A number of suspects accused of carrying out recent terrorist attacks have been arrested, announced the Ministry of Interior on Monday.
It also announced that the president would issue a decree “within days” to cancel amnesty given to some convicted inmates over the past three years in response to a report implicating a number of them for recent violence.
Minister of Interior Mohamed Ibrahim in a press conference told reporters that police had apprehended 40 “terrorist cells” and had carried out 225 arrests against suspects accused of attacking police, private, and public property since the beginning of last April. Ibrahim also stated that 51 had been accused of burning cars, while 17 were apprehended for administering “inflammatory social networking pages against the police and armed forces”.
The ministry added that 498 had been accused of rioting and instigating violence, while 11 were arrested for setting up warehouses for the manufacturing and concealment of weapons.

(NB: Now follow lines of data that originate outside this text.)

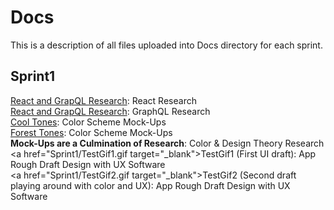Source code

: # Docs
This is a description of all files uploaded into Docs directory for each sprint. 

## Sprint1
<a href="Sprint1/React_JS_GraphQL_Research.pdf" target="_blank">React and GrapQL Research</a>: React Research<br>
<a href="Sprint1/React_JS_GraphQL_Research.pdf" target="_blank">React and GrapQL Research</a>: GraphQL Research<br>
<a href="Sprint1/OOTW_Cool_Tones.jpg" target="_blank">Cool Tones</a>: Color Scheme Mock-Ups<br>
<a href="Sprint1/OOTW_Forest_Tones.jpg" target="_blank">Forest Tones</a>: Color Scheme Mock-Ups<br>
**Mock-Ups are a Culmination of Research**: Color & Design Theory Research<br>
<a href="Sprint1/TestGif1.gif target="_blank">TestGif1 (First UI draft)</a>: App Rough Draft Design with UX Software<br>
<a href="Sprint1/TestGif2.gif target="_blank">TestGif2 (Second draft playing around with color and UX)</a>: App Rough Draft Design with UX Software<br>
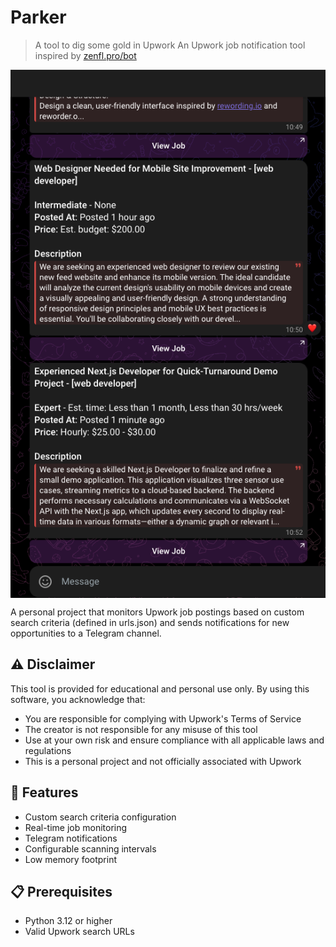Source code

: # Parker
> A tool to dig some gold in Upwork
> An Upwork job notification tool inspired by [zenfl.pro/bot](https://zenfl.pro/bot)

<img src="./result.png" 
    alt="Picture" 
    width="auto" 
    style="display: block; margin: 0 auto" />

A personal project that monitors Upwork job postings based on custom search criteria (defined in urls.json) and sends notifications for new opportunities to a Telegram channel.

## ⚠️ Disclaimer

This tool is provided for educational and personal use only. By using this software, you acknowledge that:
- You are responsible for complying with Upwork's Terms of Service
- The creator is not responsible for any misuse of this tool
- Use at your own risk and ensure compliance with all applicable laws and regulations
- This is a personal project and not officially associated with Upwork

## 🚀 Features

- Custom search criteria configuration
- Real-time job monitoring
- Telegram notifications
- Configurable scanning intervals
- Low memory footprint

## 📋 Prerequisites

- Python 3.12 or higher
- Valid Upwork search URLs
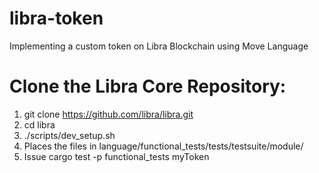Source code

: # libra-token
Implementing a custom token on Libra Blockchain using Move Language

# Clone the Libra Core Repository:
  
  1. git clone https://github.com/libra/libra.git
  2. cd libra
  3. ./scripts/dev_setup.sh
  4. Places the files in language/functional_tests/tests/testsuite/module/
  5. Issue cargo test -p functional_tests myToken
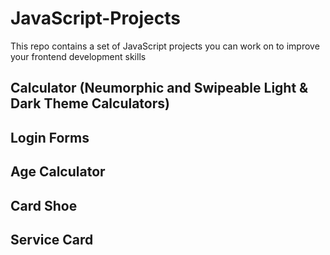 # JavaScript-Projects
This repo contains a set of JavaScript projects you can work on to improve your frontend development skills

## Calculator (Neumorphic and Swipeable Light & Dark Theme Calculators)
## Login Forms
## Age Calculator
## Card Shoe
## Service Card
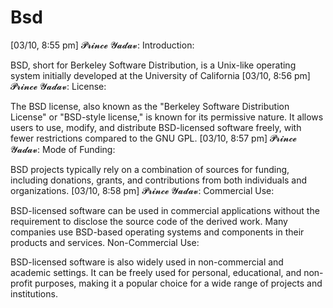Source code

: # Bsd
[03/10, 8:55 pm] 𝓟𝓻𝓲𝓷𝓬𝓮 𝓨𝓪𝓭𝓪𝓿: Introduction:

BSD, short for Berkeley Software Distribution, is a Unix-like operating system initially developed at the University of California
[03/10, 8:56 pm] 𝓟𝓻𝓲𝓷𝓬𝓮 𝓨𝓪𝓭𝓪𝓿: License:

The BSD license, also known as the "Berkeley Software Distribution License" or "BSD-style license," is known for its permissive nature.
It allows users to use, modify, and distribute BSD-licensed software freely, with fewer restrictions compared to the GNU GPL.
[03/10, 8:57 pm] 𝓟𝓻𝓲𝓷𝓬𝓮 𝓨𝓪𝓭𝓪𝓿: Mode of Funding:

BSD projects typically rely on a combination of sources for funding, including donations, grants, and contributions from both individuals and organizations.
[03/10, 8:58 pm] 𝓟𝓻𝓲𝓷𝓬𝓮 𝓨𝓪𝓭𝓪𝓿: Commercial Use:

BSD-licensed software can be used in commercial applications without the requirement to disclose the source code of the derived work.
Many companies use BSD-based operating systems and components in their products and services.
Non-Commercial Use:

BSD-licensed software is also widely used in non-commercial and academic settings.
It can be freely used for personal, educational, and non-profit purposes, making it a popular choice for a wide range of projects and institutions.
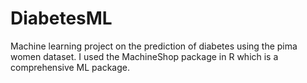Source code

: # DiabetesML
Machine learning project on the prediction of diabetes using the pima women dataset.
I used the MachineShop package in R which is a comprehensive ML package.
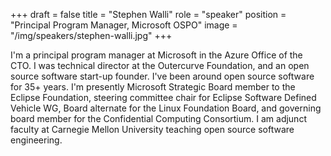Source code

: +++
draft = false
title = "Stephen Walli"
role = "speaker"
position = "Principal Program Manager, Microsoft OSPO"
image = "/img/speakers/stephen-walli.jpg"
+++

I'm a principal program manager at Microsoft in the Azure Office of the CTO. I was technical director at the Outercurve Foundation, and an open source software start-up founder. I've been around open source software for 35+ years. I'm presently Microsoft Strategic Board member to the Eclipse Foundation, steering committee chair for Eclipse Software Defined Vehicle WG, Board alternate for the Linux Foundation Board, and governing board member for the Confidential Computing Consortium. I am adjunct faculty at Carnegie Mellon University teaching open source software engineering.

Ibrahim also said that police had recovered 108 firearms, 52 undetonated explosives and 43 grenades.
The interior minister also said that the security apparatus had formulated a plan to secure Egypt’s border to the west with Libya in an effort to prevent the smuggling of weapons.
During the press conference Ibrahim presented videos of confessions of arrested suspects allegedly belonging to the armed group Agnad Misr, who admitted to carrying out a number of attacks in Cairo on police personnel. Following investigations, police also accused the Muslim Brotherhood and Qatari donors for allegedly funding terrorist operations in Egypt.
Agnad Misr and Ansar Beit Al-Maqdis, two armed groups that have carried out a number of attacks on security outposts, have claimed responsibility for attacks in Giza, Cairo, Ismailia, and Sinai. Last September, Ibrahim was the target of an assassination attempt that was later claimed by the Sinai-based Ansar Beit Al-Maqdis.
In October, Ansar Beit Al-Maqdis claimed responsibility for an attack on the military intelligence building in Ismailia that injured six, claiming that they carried it out “to cleanse Egypt of crime and military foreign agents”. In January, it claimed responsibility for the downing of a military helicopter in Sinai, and in February, for the bombing of a tourist bus that killed four people in the Peninsula.
The list of attacks attributed to the group has reportedly caused public property damage estimated at EGP 247.5m and private property losses worth around EGP 28m.
A factsheet prepared by the Ministry of Foreign Affairs places the death toll for terrorist activities since January 2011 to 23 April at 971, including 477 policemen and 187 army personnel.
Interim Prime Minister Ibrahim Mehleb’s cabinet recently amended articles in the Penal Code, and the Criminal Procedures Law to guarantee harsher punishments for crimes relating to terrorism. The amendments are yet to be ratified by the president before being implemented.